In conclusion, ERP word repetition effects appear very sensitive to mild AD. All 11 mild AD patients tested had either an abnormal P600 or an abnormal N400 repetition effect or both. Not only does this ERP paradigm provide measures relevant to memory and language, it also measures synaptic processes in a relatively direct manner. Possible clinical applications include aiding the early detection of AD, staging AD pathology, measuring disease progression, or providing sensitive measures to longitudinally assess pharmacological treatments for the cognitive deficits in AD. Studies of larger AD cohorts are needed to further test the clinical utility of these ERP measures.
Acknowledgments
We would like to thank James Gatherwright, Paul Krewski, Alexander Bressler and Ralph Nowacki for technical assistance.
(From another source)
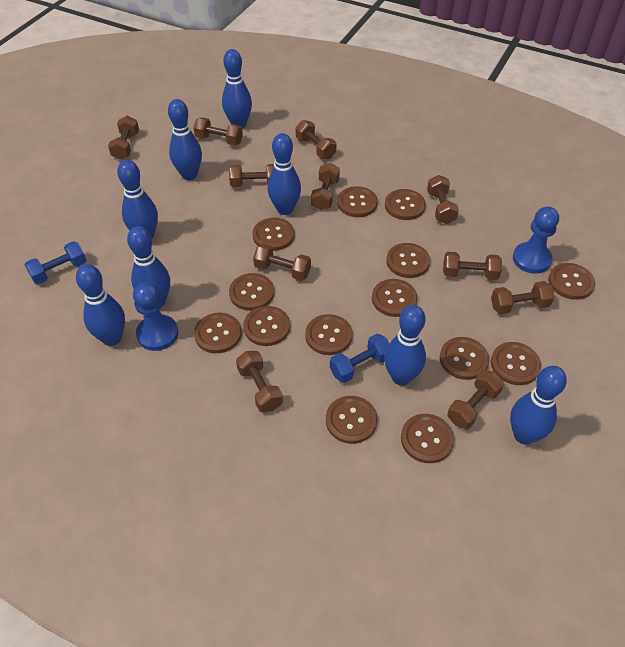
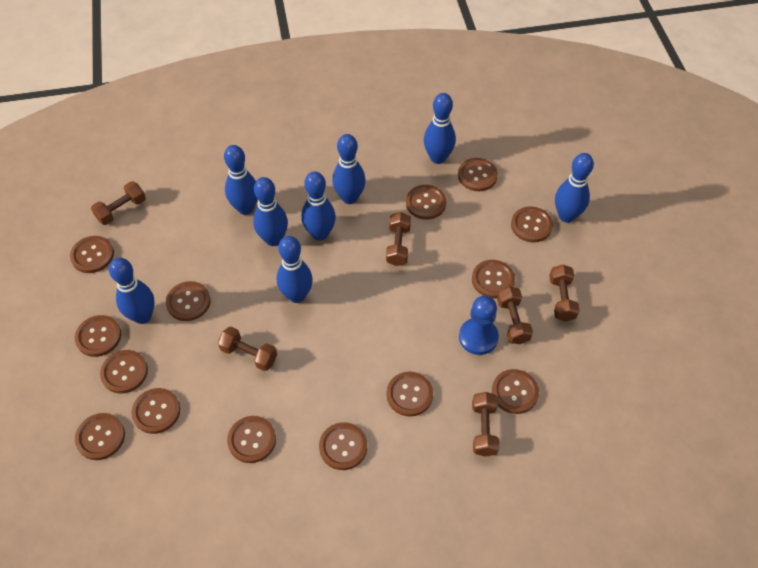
blue dumbbell: [25,241,87,284] [330,334,390,383] = 2 -> none = 0
blue pawn: [133,282,178,351] [513,207,559,274] = 2 -> [459,296,499,355] = 1
brown dumbbell: [108,116,139,160] [193,117,243,146] [229,164,274,187] [236,351,283,412] [253,244,311,281] [295,120,337,159] [311,163,340,210] [427,175,459,224] [443,252,502,280] [447,370,504,429] [491,281,555,314] = 11 -> [91,181,146,225] [218,327,277,371] [386,212,411,266] [472,392,499,456] [497,287,533,344] [549,264,580,322] = 6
Supported by NIH grants R01 AG18442, P50AG05131 and R01 AG08313.
Footnotes
1The term ‘P600’ has also been used to refer to a ‘syntactic positive shift’ (SPS) observed at a similar latency in response to syntactic violations such as noun–verb number disagreement (Hagoort et al., 1993; Osterhout and Holcomb, 1992), and other linguistic violations (Münte et al., 1998). We do not wish to imply that these are the same brain potential, although both types of P600 may share some features, such as sensitivity to stimulus probability and saliency, with the well-studied P300 or P3b component (Coulson et al., 1998).